Die Gemeinde in Kaliningrad wurde in den 90er Jahren von einem russisch-koreanischen Missionar gegründet, und noch heute stammt rund die Hälfte der Mitglieder aus dieser Volksgruppe. So bildet die Gemeinde ein interessantes und dynamisches Gemisch aus einerseits Menschen, die tief verwurzelt im Methodismus sind und andererseits vielen neu Hinzugekommenen.

Fragt man nach den Prioritäten der Gemeinde, dann nennt Pastor Tishschenko drei Punkte:

  1. Evangelisation („Seelen retten“),
  2. Zellgruppen zum gemeinsamen Leben und Wachsen im Glauben und
  3. soziale Arbeit für die Armen. 

Die evangelistische Arbeit der Gemeinde geschieht durch Straßeneinsätze: Die Menschen werden direkt angesprochen und zu den Zellgruppen oder zum Gottesdienst eingeladen. Die Kleingruppen finden dann wöchentlich in den Wohnungen der Gemeindeleiterinnen  und -leiter statt und werden auch von ihnen vorbereitet und geleitet.
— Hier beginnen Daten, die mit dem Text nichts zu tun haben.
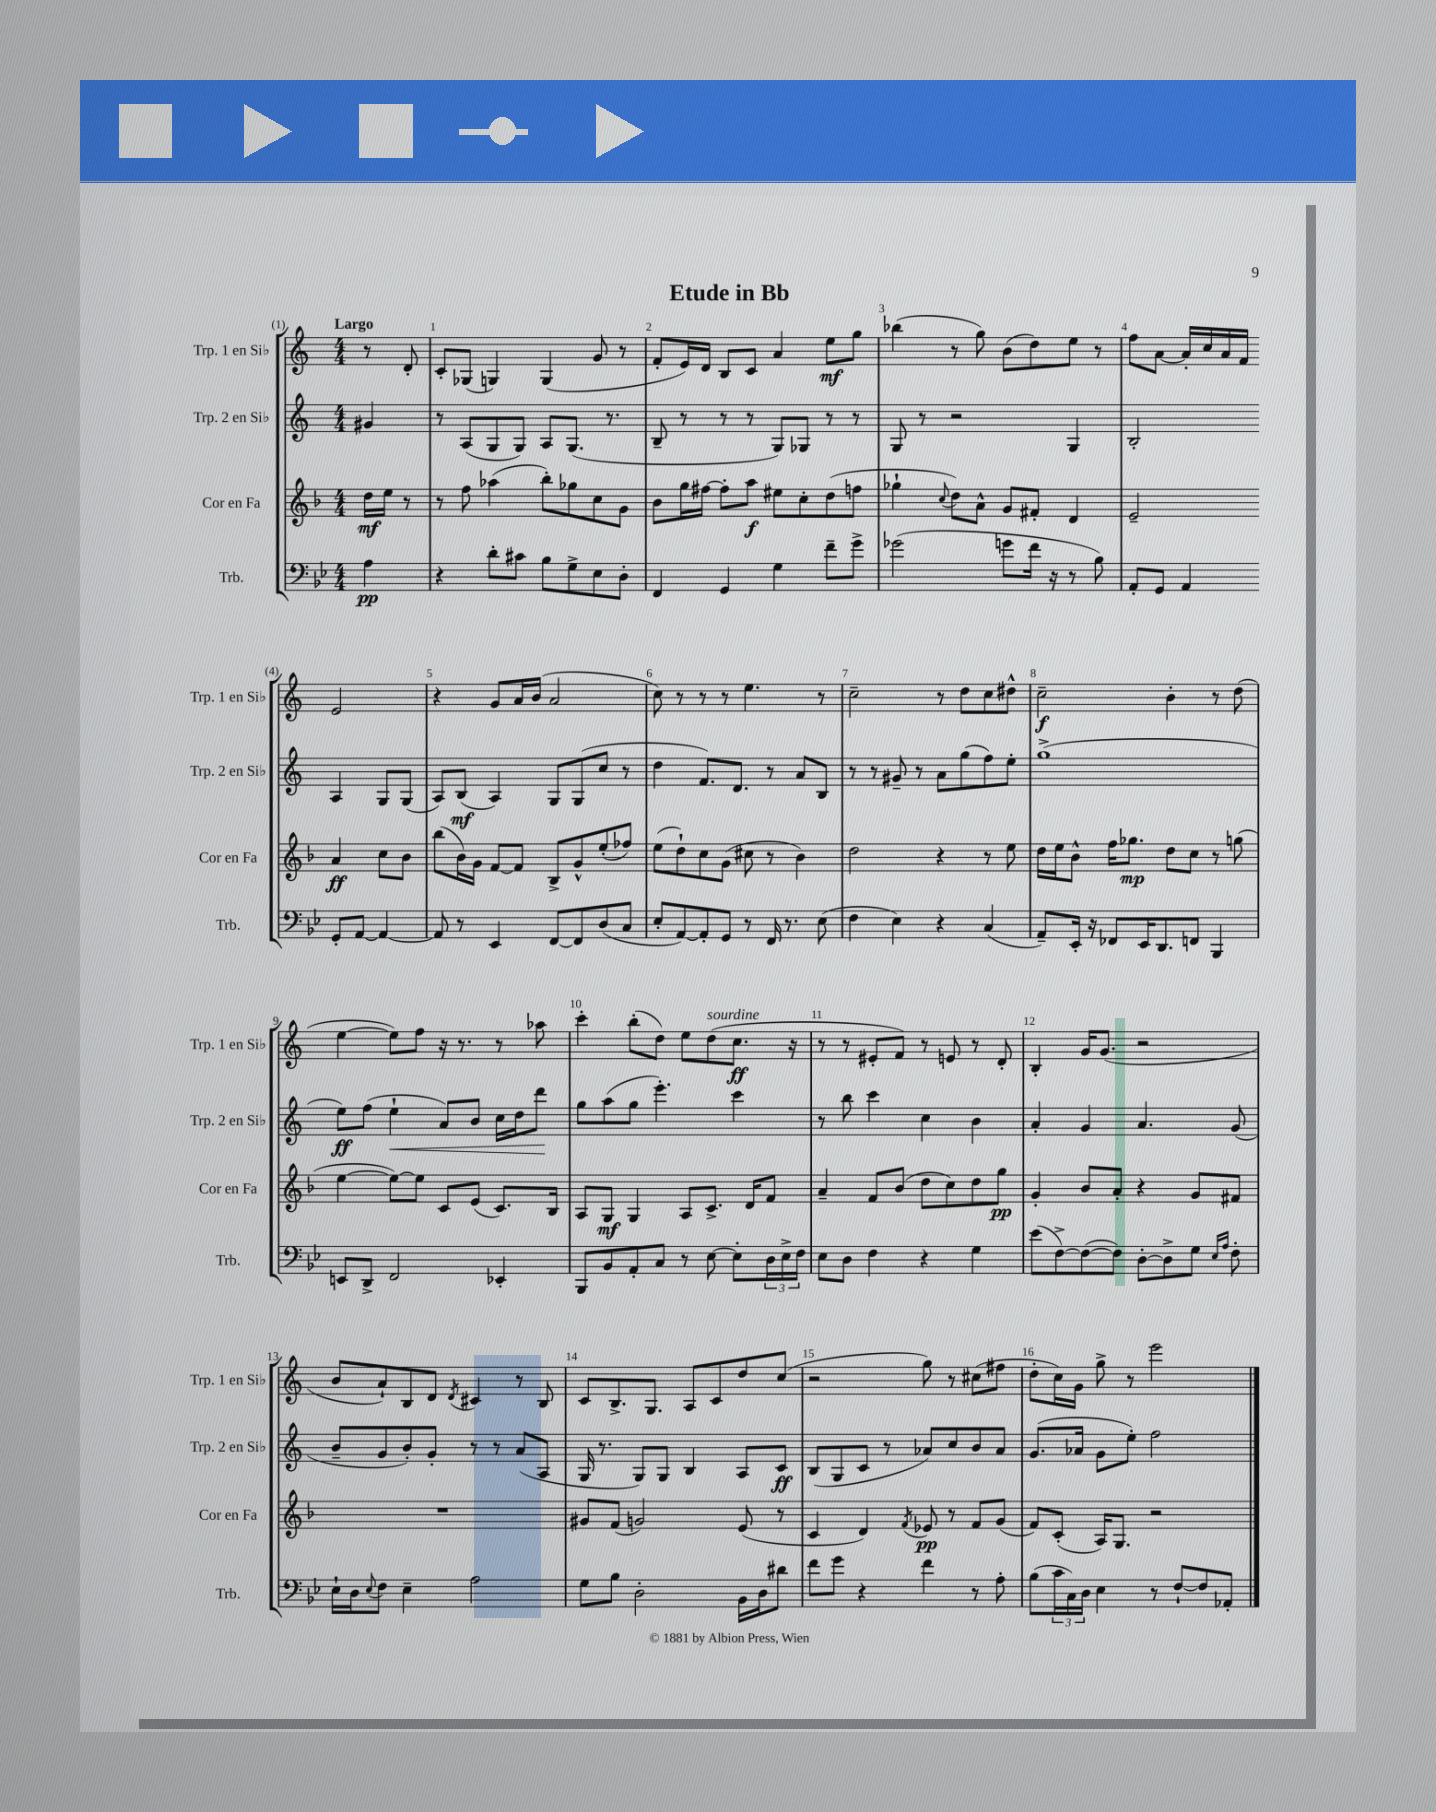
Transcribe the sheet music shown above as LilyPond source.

\header { title = "Etude in Bb" }
<<
\new StaffGroup <<
\new Staff = "s0" \with { instrumentName = "Trp. 1 en Sib" shortInstrumentName = "Trp. 1 en Sib" } {
    \clef treble \key c \major \numericTimeSignature \time 4/4 \partial 4 \tempo "Largo"
    r8 d'8-. |
    c'8-. ges8( g4) g4( g'8 r8 |
    f'8-. e'16) d'16 b8 c'8 a'4 e''8\mf g''8 |
    bes''4( r8 g''8) b'8( d''8) e''8 r8 |
    f''8 a'8~ a'16-. c''16 a'16 f'16 e'2 |
    r4 g'8 a'16 b'16( a'2 |
    c''8) r8 r8 r8 e''4. r8 |
    c''2-- r8 d''8 c''8 dis''8-^ |
    c''2--\f b'4-. r8 d''8( |
    e''4~ e''8) f''8 r16 r8. r8 aes''8 |
    c'''4-. b''8-.( d''8) e''8 d''8^\markup { \italic "sourdine" }( c''8.\ff r16 |
    r8 r8 eis'8-. f'8) r8 e'8 r8 d'8-. |
    b4-. g'16 g'8.( r2 |
    b'8 a'8-!) b8 d'8 \acciaccatura { d'8 } cis'4 r8 b8 |
    c'8 b8.-> g8. a8 c'8 d''8 c''8( |
    r2 g''8) r8 cis''8( fis''8 |
    d''8-. c''16) g'16 g''8-> r8 e'''2 \bar "|." |
}
\new Staff = "s1" \with { instrumentName = "Trp. 2 en Sib" shortInstrumentName = "Trp. 2 en Sib" } {
    \clef treble \key c \major \numericTimeSignature \time 4/4 \partial 4
    gis'4 |
    r8 a8( g8 g8) a8 g8.( r8. |
    b8-- r8 r8 r8 g8) ges8 r8 r8 |
    g8 r8 r2 g4 |
    b2-. a4 g8 g8( |
    a8) b8\mf( a4) g8 g8( c''8 r8 |
    d''4 f'8.) d'8. r8 a'8 b8 |
    r8 r8 gis'8-- r8 a'8 g''8( f''8) e''8-. |
    g''1->( |
    e''8\ff) f''8( e''4-!\< a'8) b'8 c''16 d''16 d'''8\! |
    g''8 a''8( g''8 e'''4.-.) c'''4 |
    r8 b''8 c'''4 c''4 b'4 |
    a'4-. g'4 a'4. g'8( |
    b'8-- g'8 b'8-.) g'8-. r8 r8 a'8( a8 |
    g16 r8. g8) g8 b4 a8 c'8\ff |
    b8( g8 c'8 r8 aes'8) c''8 b'8 aes'8 |
    g'8.( aes'16 g'8 e''8-.) f''2 \bar "|." |
}
\new Staff = "s2" \with { instrumentName = "Cor en Fa" shortInstrumentName = "Cor en Fa" } {
    \clef treble \key f \major \numericTimeSignature \time 4/4 \partial 4
    d''16\mf e''16 r8 |
    r8 f''8 aes''4( bes''8-.) ges''8 c''8 g'8 |
    bes'8 g''16 fis''16~ fis''8-. a''8\f eis''8 c''8-. d''8( f''8 |
    ges''4-! \appoggiatura { c''8 } d''8) a'8-^ g'8 fis'8-. d'4 |
    e'2-- a'4\ff c''8 bes'8 |
    bes''8( bes'16) g'16 f'8~ f'8 bes8-> g'8-^ e''8-.( fes''8) |
    e''8( d''8-!) c''8 g'8( cis''8 r8 bes'4) |
    d''2 r4 r8 e''8 |
    d''16 e''16 bes'8-^ f''16 ges''8.\mp d''8 c''8 r8 g''8( |
    e''4~ e''8~) e''8 c'8 e'8( c'8.) bes16 |
    a8 g8\mf g4 a8 c'8.-> d'16 f'8 |
    a'4-- f'8 bes'8( d''8 c''8) d''8 g''8\pp |
    g'4-. bes'8 a'8-. r4 g'8 fis'8 |
    R1 |
    gis'8 f'8( g'2) e'8( r8 |
    c'4 d'4) \acciaccatura { f'8 } ees'8\pp r8 f'8 g'8( |
    f'8) c'8-.( a16) g8. r2 \bar "|." |
}
\new Staff = "s3" \with { instrumentName = "Trb." shortInstrumentName = "Trb." } {
    \clef bass \key bes \major \numericTimeSignature \time 4/4 \partial 4
    a4\pp |
    r4 d'8-. cis'8 bes8 g8-> ees8 d8-. |
    f,4 g,4 g4 f'8-- g'8-> |
    ges'2( g'8 f'16 r16 r8 bes8) |
    a,8-. g,8 a,4 g,8-. a,8~ a,4~ |
    a,8 r8 ees,4 f,8~ f,8 d8( c8 |
    ees8-. a,8~) a,8-. g,8 r8 f,16 r8. ees8( |
    f4 ees4) r4 c4( |
    a,8--) ees,16-. r16 fes,8 ees,16 d,8. f,8 bes,,4 |
    e,8 d,8-> f,2 ees,4-. |
    bes,,8 bes,8 a,8-. c8 r8 ees8~ ees8-. \tuplet 3/2 { d16 ees16-> f16 } |
    ees8 d8 f4 r4 g4 |
    ees'8( f8~->) f8~( f8) d8~-. d8-> g8 \grace { ees16 a16 } f8-. |
    ees16-! d16 \appoggiatura { ees8 } f8 ees4-- a2 |
    g8 bes8 d2-. bes,16 d16 dis'8 |
    f'8 g'8 r4 f'4 r8 a8-. |
    bes8( \tuplet 3/2 { c'16 c16) d16 } ees4 r8 f8~-! f8 aes,8-. \bar "|." |
}
>>
>>
\layout { \context { \Score \override BarNumber.break-visibility = ##(#f #t #t) barNumberVisibility = #all-bar-numbers-visible } }
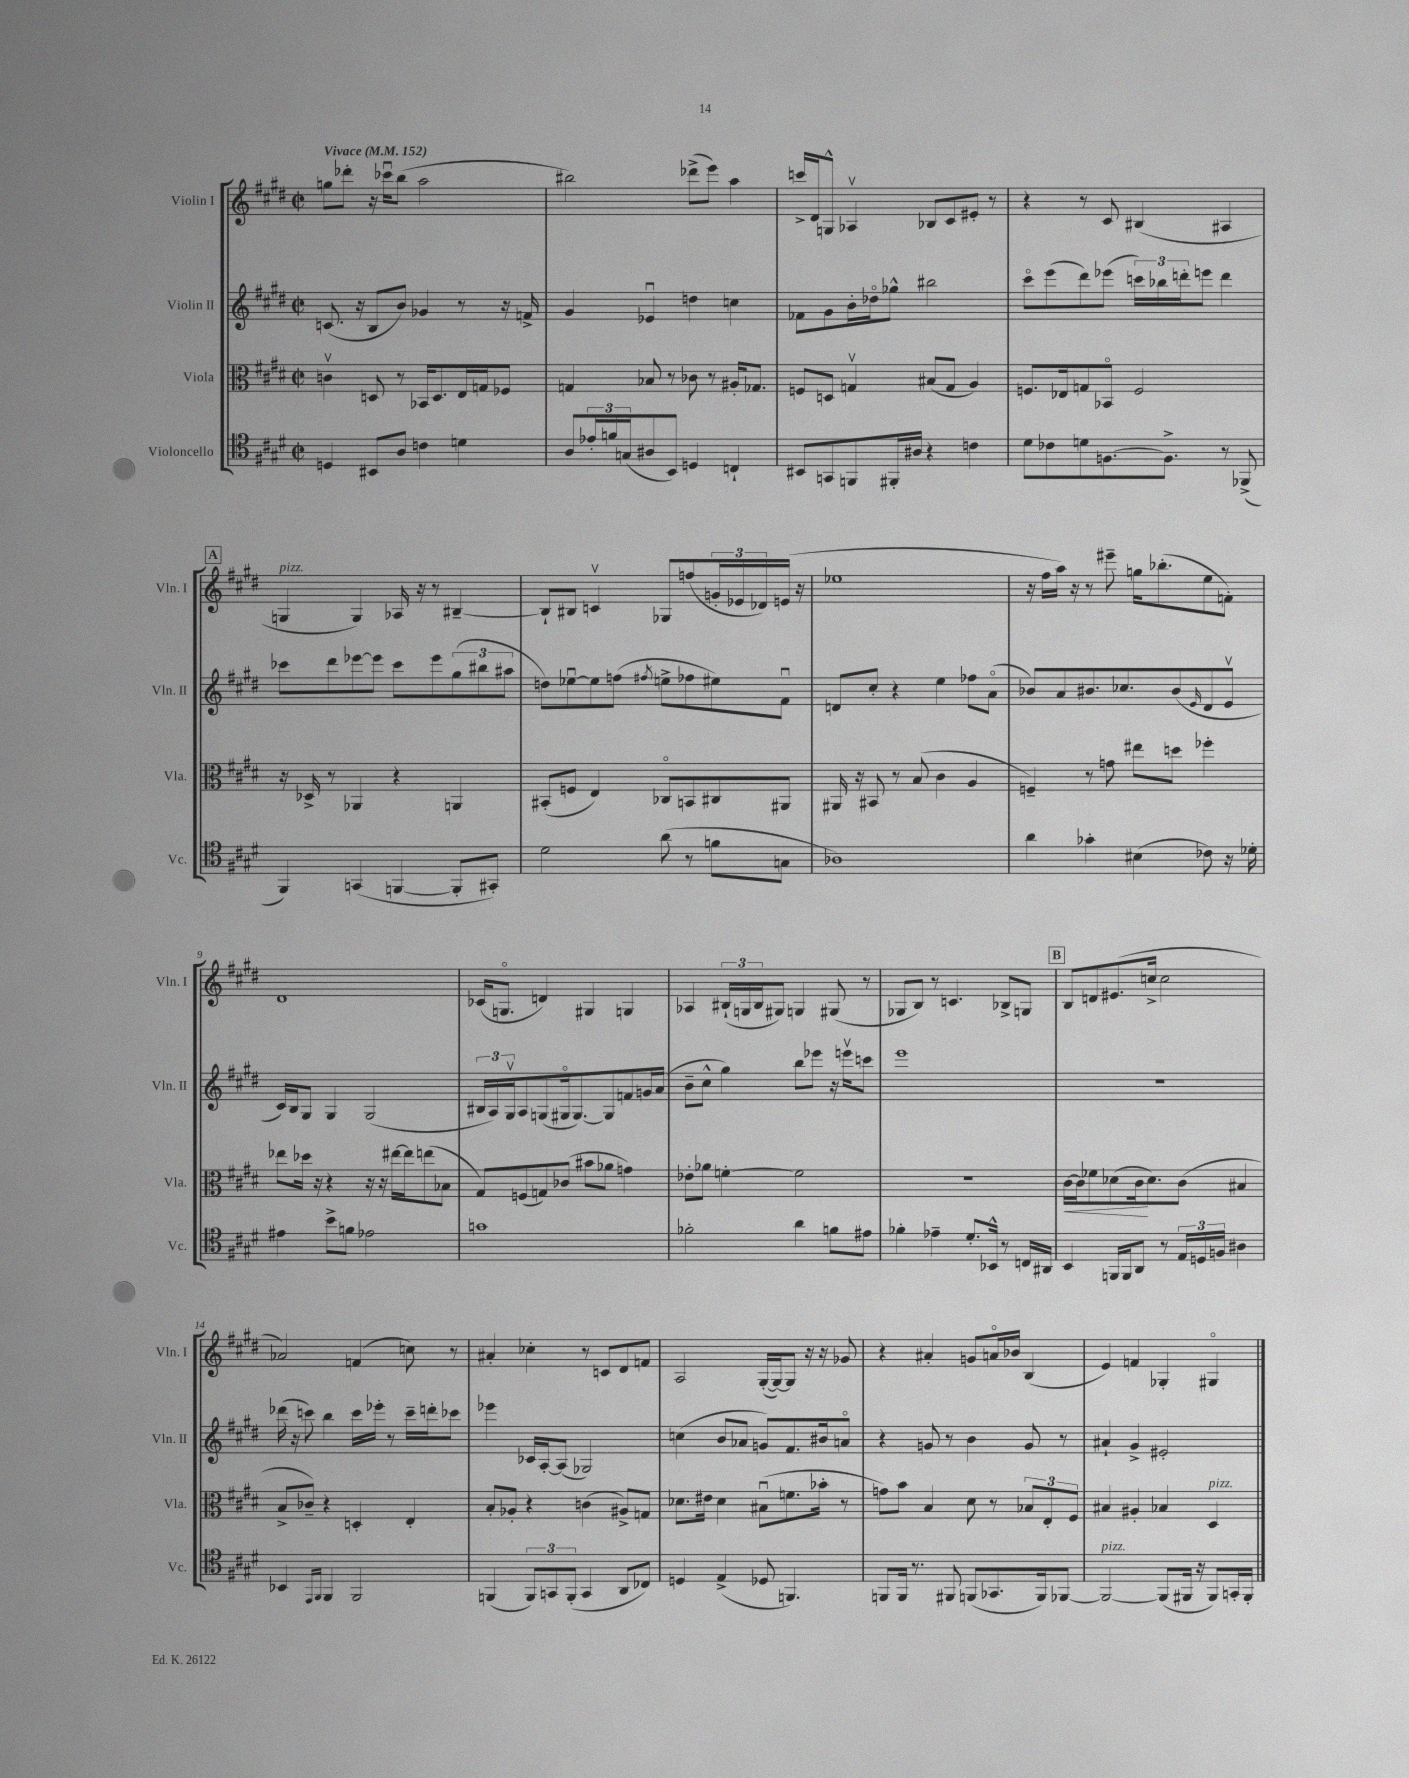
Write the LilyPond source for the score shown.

<<
\new StaffGroup <<
\new Staff = "s0" \with { instrumentName = "Violin I" shortInstrumentName = "Vln. I" } {
    \clef treble \key e \major \defaultTimeSignature \time 2/2 \tempo "Vivace" 4 = 152
    g''8 des'''8-. r16 ces'''16\downbow b''8( a''2 |
    bis''2) des'''8->( e'''8) a''4 |
    c'''16-> dis'16 g8-^ aes4\upbow bes8 cis'8 eis'8-. r8 |
    r4 r8 cis'8 bis4( ais4 |
    \mark \markup { \box "A" } g4^\markup { \italic "pizz." } g4) aes16 r16 r8 bis4~-- |
    bis8-! bis8 c'4\upbow ges8 f''8( \tuplet 3/2 { g'16-. ees'16 des'16) } e'16( r16 |
    ees''1 |
    r16 fis''16 a''16) r16 r8 eis'''8-- g''16 bes''8.-.( e''8 f'8-.) |
    dis'1 |
    ces'16( g8.\flageolet d'4) gis4 g4 |
    aes4 \tuplet 3/2 { bis16-!( g16 bis16 } gis8) g4 gis8( r8 |
    ges8 b8) r8 c'4. bes8-> g8 |
    \mark \markup { \box "B" } b8 d'8 eis'8.( c''16-> c''2 |
    aes'2) f'4( c''8) r8 |
    ais'4-. ces''4-. r8 c'8 dis'8 f'8 |
    a2 gis16~-.( gis16~) gis8 r16 r16 ges'8 |
    r4 ais'4-. g'8 a'16\flageolet bes'16 b4( |
    e'4) f'4 ges4-. gis4\flageolet \bar "|." |
}
\new Staff = "s1" \with { instrumentName = "Violin II" shortInstrumentName = "Vln. II" } {
    \clef treble \key e \major \defaultTimeSignature \time 2/2
    c'8.( r16 b8 b'8) ges'4 r8 r16 f'16-> |
    gis'4 ees'4\downbow d''4 c''4 |
    fes'8 gis'8 b'16-. des''16\flageolet ges''8-^ bis''2 |
    cis'''8\flageolet e'''8( dis'''8) ees'''8( \tuplet 3/2 { c'''16) bes''16 d'''16-. } e'''8 d'''4 |
    \mark \markup { \box "A" } ces'''8 dis'''8 ees'''8~ ees'''8 ces'''8 ees'''8 \tuplet 3/2 { gis''8( bis''8 ais''8 } |
    d''8) ees''8~\downbow ees''8 f''8( \acciaccatura { fis''8 } e''8-> fes''8 eis''8) fis'8\downbow |
    d'8 cis''8-. r4 e''4 fes''8 a'8\flageolet( |
    bes'8) a'8 bis'8. ces''8. bis'8( \grace { e'16 } dis'8 e'8\upbow |
    cis'16) b16 gis8 gis4 gis2( |
    \tuplet 3/2 { bis16 a16) gis16\upbow } a8 g8( gis16\flageolet gis8.~) gis8 f'8 g'16 a'16( |
    b'8-- cis''8-^ gis''4) b''8 ees'''8 r16 e'''16\upbow c'''8 |
    e'''1 |
    \mark \markup { \box "B" } r1 |
    des'''16( r16 c'''8) b''4 c'''16 ees'''16-. r8 c'''16-- d'''16-. ces'''8 |
    ees'''4 ces'16 a16~-. a8( ges2) |
    c''4( b'8 aes'8 g'8) fis'8. bis'16 a'8\flageolet |
    r4 g'8 r8 b'4 g'8 r8 |
    ais'4-! gis'4-> eis'2-. \bar "|." |
}
\new Staff = "s2" \with { instrumentName = "Viola" shortInstrumentName = "Vla." } {
    \clef alto \key e \major \defaultTimeSignature \time 2/2
    c'4\upbow d8 r8 bes,16 d8. e16 g16 fes8 |
    g4 bes8 r8 ces'8 r8 ais16-. ges8. |
    f8 d8 g4\upbow bis8( g8 a4) |
    f8. ees16 g8 bes,8\flageolet f2 |
    \mark \markup { \box "A" } r16 des16-> r8 aes,4 r4 a,4 |
    bis,8-.( f8 e4) ces8\flageolet b,8 cis8 ais,8 |
    ais,16 r16 bis,8 r8 b8( cis'4 a4 |
    f4--) r8 g'8 eis''8 d''8 fes''4-. |
    ees''8 des''16 r16 r4 r16 r16 eis''16~ eis''16 e''8( bes8 |
    gis8) f8( g8) ces'8( bis'8 aes'8 g'4) |
    ees'8-. aes'8 f'4~-. f'2 |
    R1 |
    \mark \markup { \box "B" } cis'16~\< cis'16 fes'8 des'8( cis'16\! des'8.) cis'8( bis4 |
    b8-> ces'8--) r4 d4-. e4-. |
    b8-. aes8-. r4 c'4( ais8->) g8 |
    des'8. eis'16 des'4 bis8\downbow( f'8. bes'16-. r8 |
    g'8) b'8 b4 dis'8 r8 \tuplet 3/2 { bes8 e8-. fis8 } |
    bis4 ais4-. bes4 dis4^\markup { \italic "pizz." } \bar "|." |
}
\new Staff = "s3" \with { instrumentName = "Violoncello" shortInstrumentName = "Vc." } {
    \clef tenor \key e \major \defaultTimeSignature \time 2/2
    d4 bis,8 a8 c'4 d'4 |
    a8 \tuplet 3/2 { ees'16-. f'16 g16( } ais8 b,8) d4 c4-! |
    bis,8 g,8 f,8 fis,16-. ais16 r4 c'4 |
    dis'8 ces'8 d'8 f8.~ f8.-> r8 fes,8->( |
    \mark \markup { \box "A" } fis,4) g,4( f,4~ f,8-. gis,8-.) |
    dis'2 a'8( r8 f'8 g8 |
    aes1) |
    a'4 ges'4-. bis4( ces'8) r16 des'16-. |
    eis'4 b'8-> f'8 ees'2 |
    g'1 |
    fes'2-. a'4 f'8 eis'8 |
    fes'4-. ees'4-- dis'8.-. bes,16-^ r8 c16 ais,16 |
    \mark \markup { \box "B" } b,4 f,16 f,16 a,8 r8 \tuplet 3/2 { e16 d16 f16 } ais4 |
    bes,4 \grace { e,16 fis,16 } fis,4 fis,2 |
    f,4( \tuplet 3/2 { f,8) g,8 f,8-.( } g,4 a,8 ces8) |
    d4 e4->( des8 f,4.) |
    f,8 f,16 r8. fis,8 f,8( ges,8. f,16) fes,8~ |
    fes,2~^\markup { \italic "pizz." } fes,8( fis,16 r16 fis,8) g,16-. fis,16-. \bar "|." |
}
>>
>>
Einer dieser Leiter – Grigor – soll ab dem nächsten Jahr Pastor für die kleine Gemeinde in Melnikovo werden und Andrei Tishschenko entlasten. Den Gottesdienst am Sonntag feiert die Gemeinde in Kaliningrad derzeit noch in einem Klassenzimmer einer örtlichen Schule. Aber mit Hilfe einer 200.000 US $-Spende der koreanischen methodistischen Kirche und eines Darlehens der EmK Eurasien konnte die Gemeinde nun ein ehemaliges Bürogebäude erwerben, das bis April zu einer Kirche umgestaltet werden soll. Die soziale Arbeit der Gemeinde geschieht durch die Verteilung von Lebensmitteln unter den Armen in der Stadt, durch Verteilung von Winterkleidung an Straßenkinder, durch die Unterstützung des lutherischen Waisenhauses in Kaliningrad und einer pfingstkirchlichen Einrichtung zum Drogenentzug in der Nähe von Kaliningrad.